Mike Boyle, leader of the 5th Democratic Ward, circulated an email to area committee members, announcing his intent to nominate O’Brien’s chief of staff, Mary Isaacson, to run in November.
Brady confirmed that Isaacson was a top contender.
“They won’t miss a beat with her – she’s another quality person,” he said. “That district will still be well represented.”
Isaacson acknowledged her intent to run.
"Unfortunately, Mike has health issues that have come up and he has chosen to step down," she wrote on Wednesday. "I am proud to have support of my ward leader as well as the others that make up the 175th district. I would be proud to be the candidate of the Democratic Party."
O’Brien, 63, a six-term incumbent who was first elected to the House in 2006, represents the city’s River Wards, which stretch from Allegheny Avenue in North Philly to Washington Avenue in South Philly. In addition to being the city delegation’s senior member on the House Irish-American Caucus, the LaSalle graduate is also the Ranking Minority Member of the House Urban Affairs Committee and a member of the House Appropriations Committee.
The district spans some of the city’s oldest and fastest developing neighborhoods, which have seen waves of younger newcomers in recent years.

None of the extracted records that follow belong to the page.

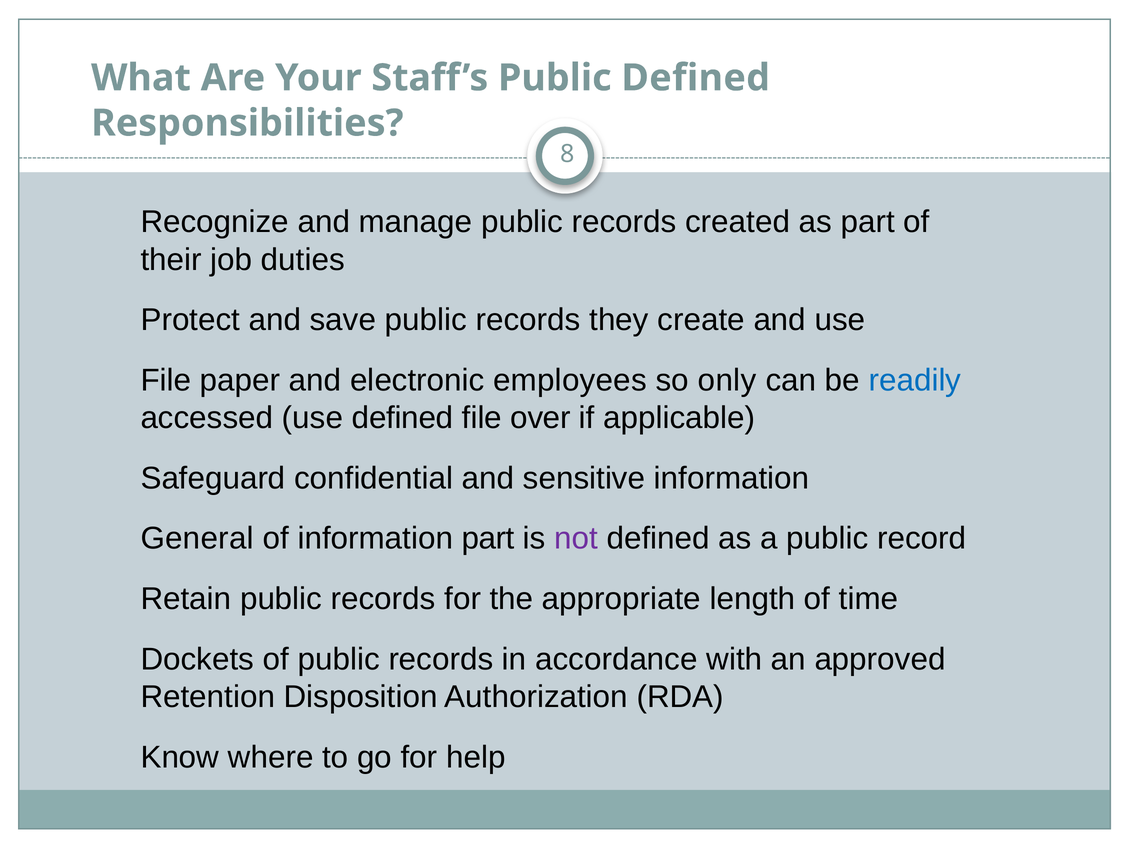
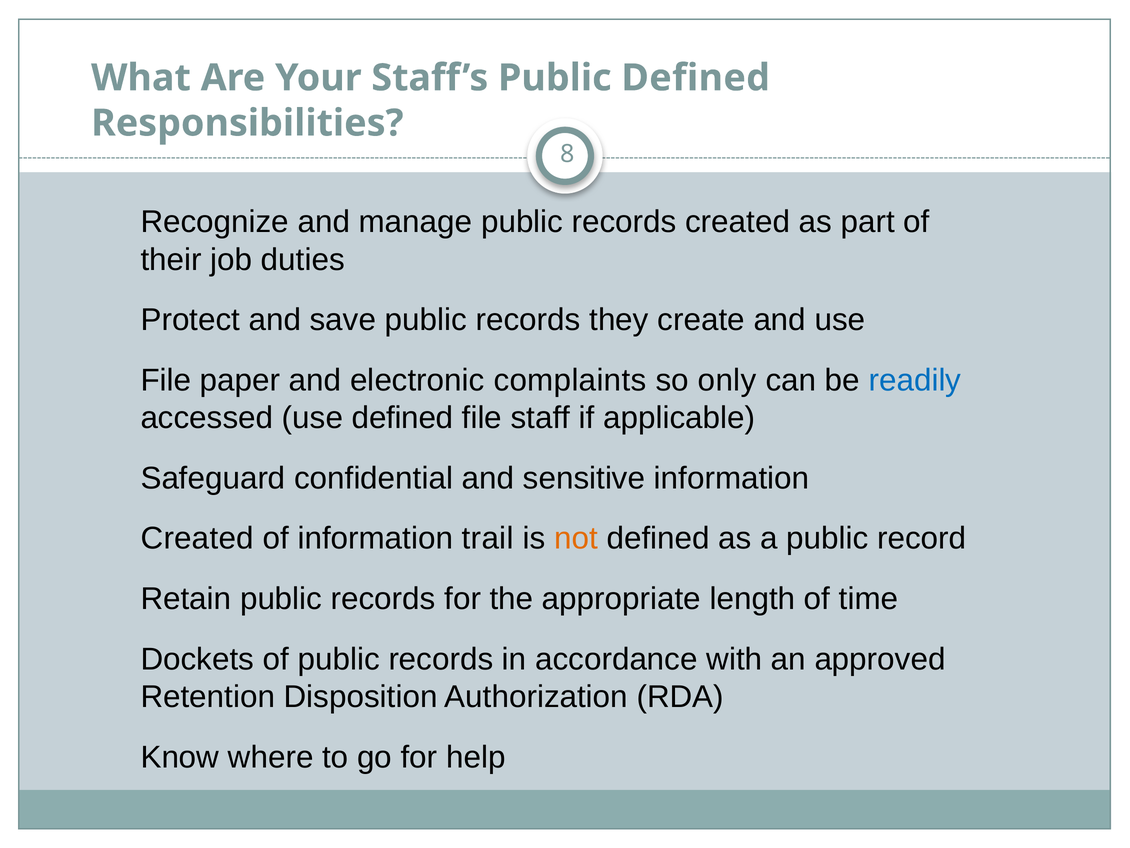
employees: employees -> complaints
over: over -> staff
General at (197, 538): General -> Created
information part: part -> trail
not colour: purple -> orange
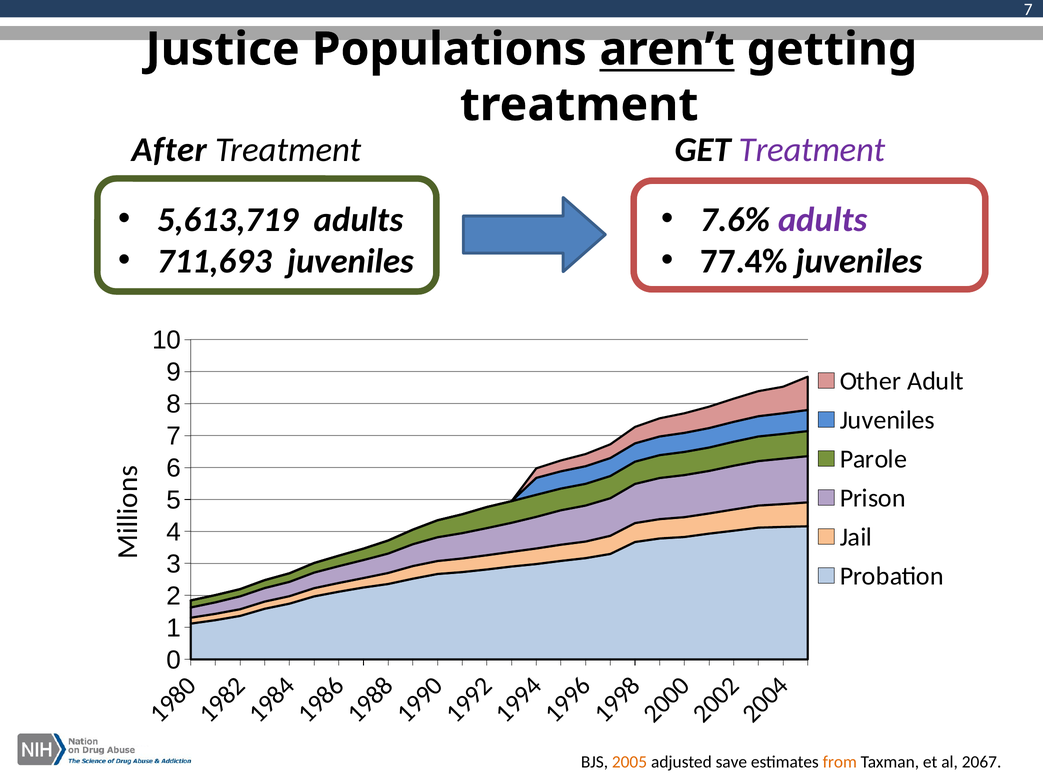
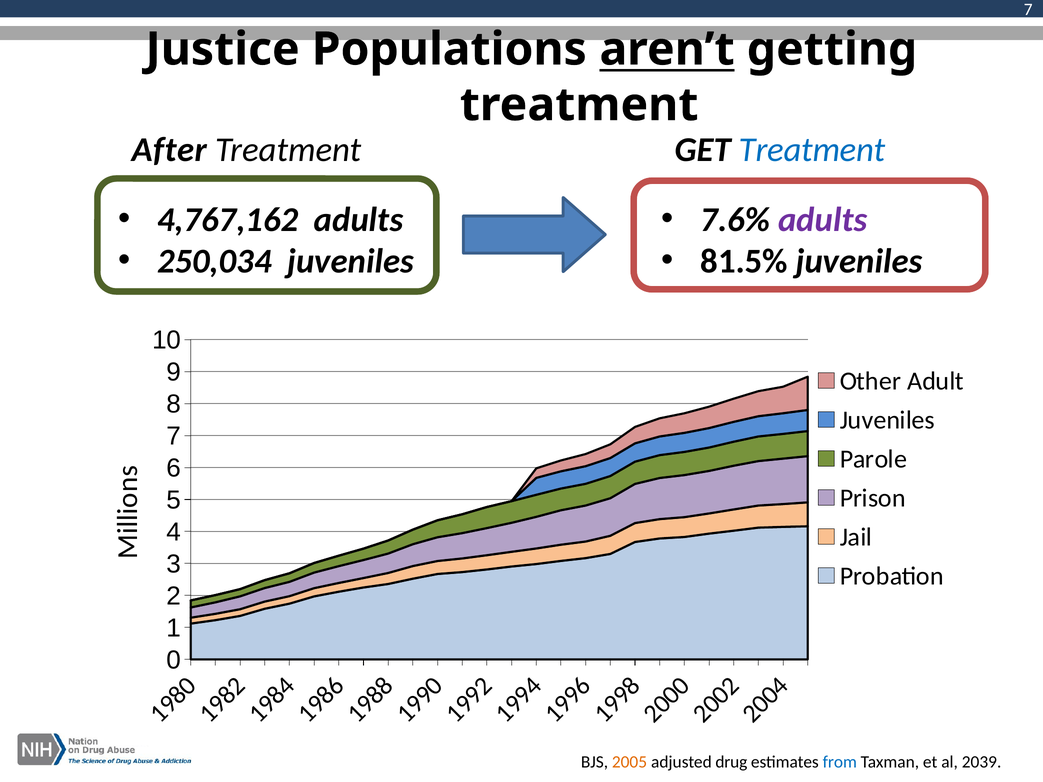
Treatment at (812, 150) colour: purple -> blue
5,613,719: 5,613,719 -> 4,767,162
711,693: 711,693 -> 250,034
77.4%: 77.4% -> 81.5%
save: save -> drug
from colour: orange -> blue
2067: 2067 -> 2039
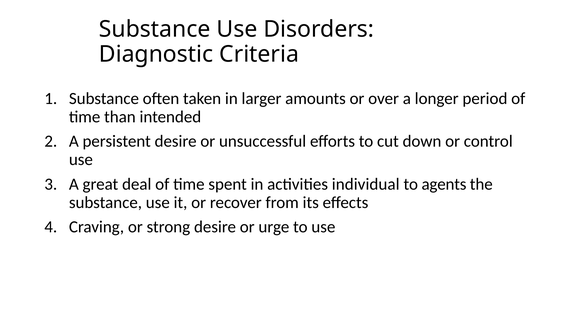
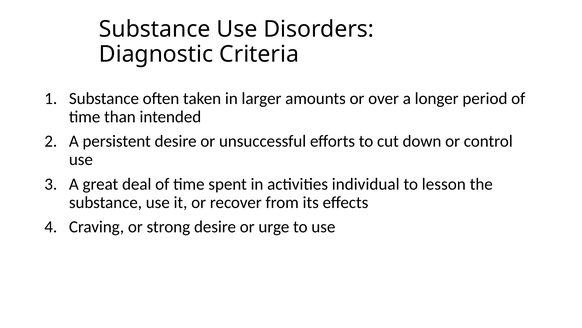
agents: agents -> lesson
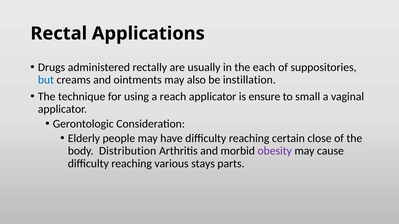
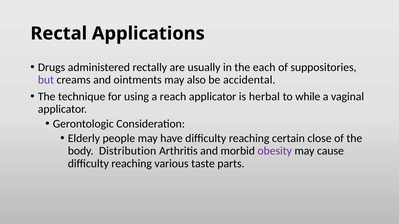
but colour: blue -> purple
instillation: instillation -> accidental
ensure: ensure -> herbal
small: small -> while
stays: stays -> taste
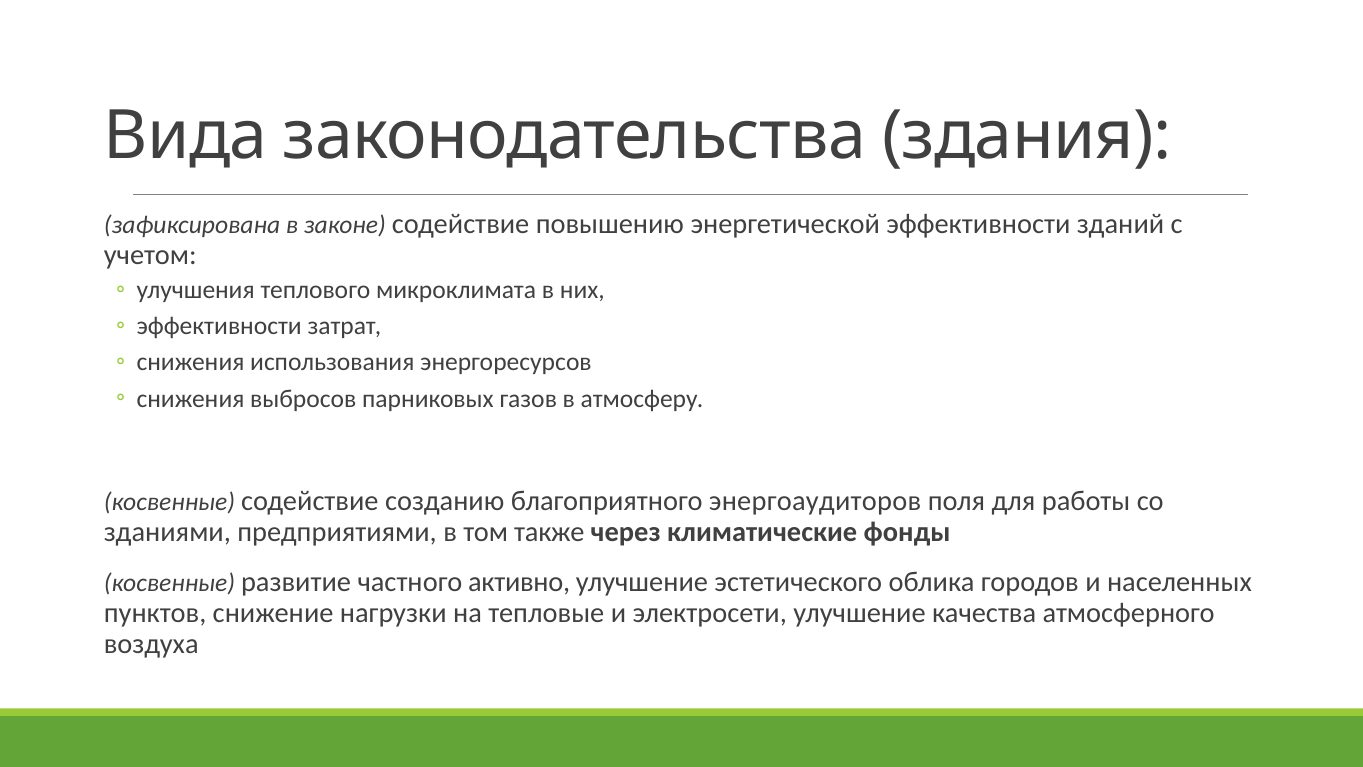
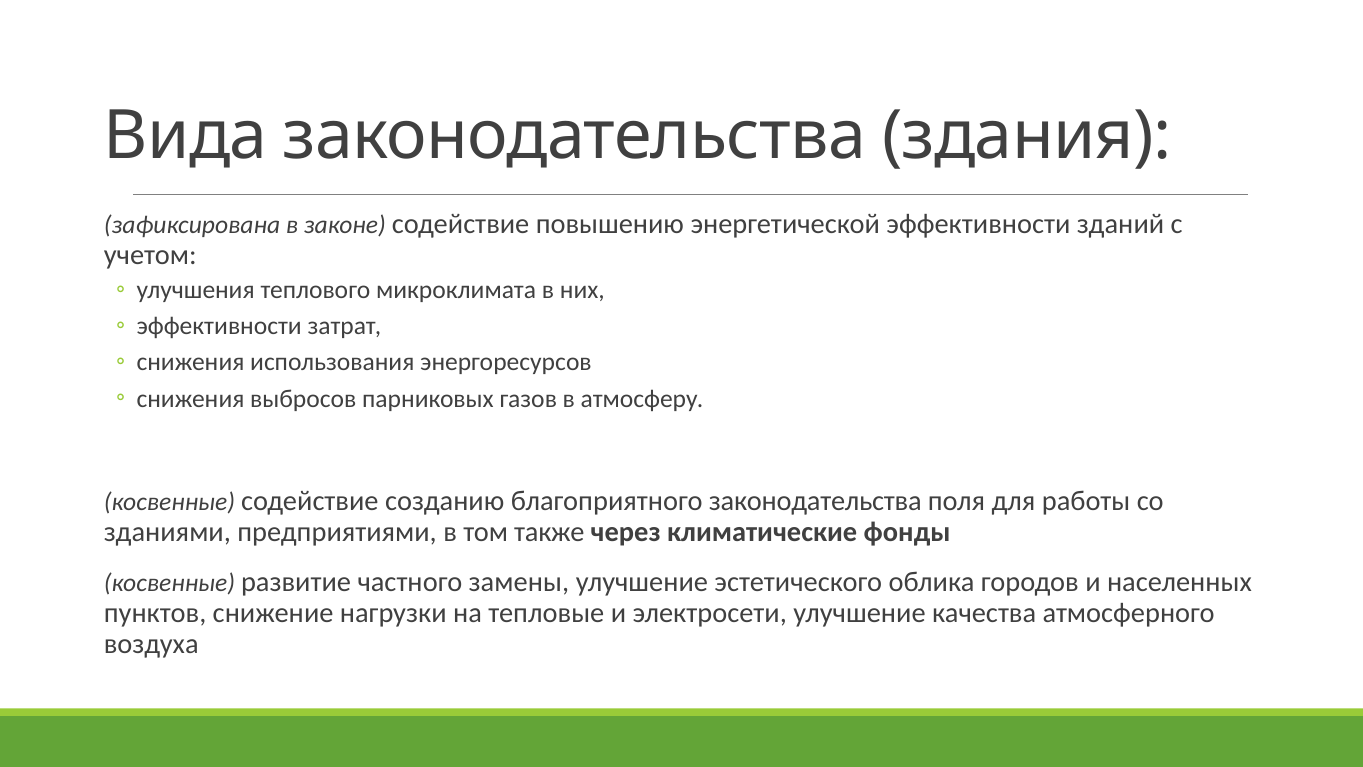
благоприятного энергоаудиторов: энергоаудиторов -> законодательства
активно: активно -> замены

Jon Geeting, a political director for the PAC Philly 3.0, won a committee slot after moving to the district in 2016 and has helped lead efforts to move more newcomers into the ward system. He said that Isaacson would be a formidable candidate, but speculated that other candidates could emerge from outside of the traditional Democratic Party structure.
“With all the recent political activity and turnover in the wards covering the 175th, it’ll be interesting to see who all throws a hat in the ring,” he said “The 2nd and the 18th wards are committed to open ward principles and committeeperson votes on nominees, so the process for selecting a nominee will be more democratic than usual.”
But lawyer Neil Makhija, a lecturer at the University of Pennsylvania School of Law and a newly elected committee person in the 175th District, said he viewed the timing of O'Brien's retirement as premeditated to give Issacson an edge by limiting possible challengers. Ward leaders will meet to select a candidate in just five days.
"It looks like business as usual in machine politics - a legal maneuver timed to avoid a democratic election." Makhija said.
O'Brien himself came into office under similar circumstances. He served as chief of staff to former 175th District state Rep. Marie Lederer until she retired in early 2006. He announced his bid to replace her shortly after.
Any prospective challengers would likely be in for a bumpy ride. Both O'Brien and Issacson landed in hot water for allegedly using state resources to try to boot a 2010 challenger off the ballot.
O’Brien had been running unopposed in the general election after defeating Deborah Derricks in the May primary. Third party candidates have until August to file to run.
This is a developing story and will be updated accordingly.